Start of Block

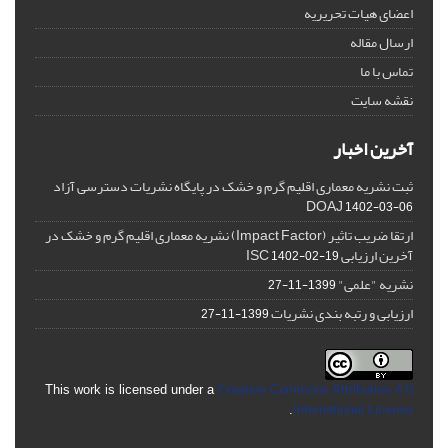
اعضای هیات تحریریه
ارسال مقاله
تماس با ما
نقشه سایت
آخرین اخبار
ثبت نشریه معماری اقلیم گرم و خشک در پایگاه نشریات دسترسی آزاد
DOAJ
1402-03-06
ارتقا ضریب تاثیر (Impact Factor) نشریه معماری اقلیم گرم و خشک در
آخرین ارزیابی ISC
1402-02-19
نشریه "علمی"
1399-11-27
ارزیابی و رتبه بندی نشریات
1399-11-27
This work is licensed under a
Creative Commons Attribution 4.0
.
International License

End of Block

▸ Your objective: Gather every line of the data above that contains the word "اقلیم".

▸ Problem solution:
ثبت نشریه معماری اقلیم گرم و خشک در پایگاه نشریات دسترسی آزاد
ارتقا ضریب تاثیر (Impact Factor) نشریه معماری اقلیم گرم و خشک در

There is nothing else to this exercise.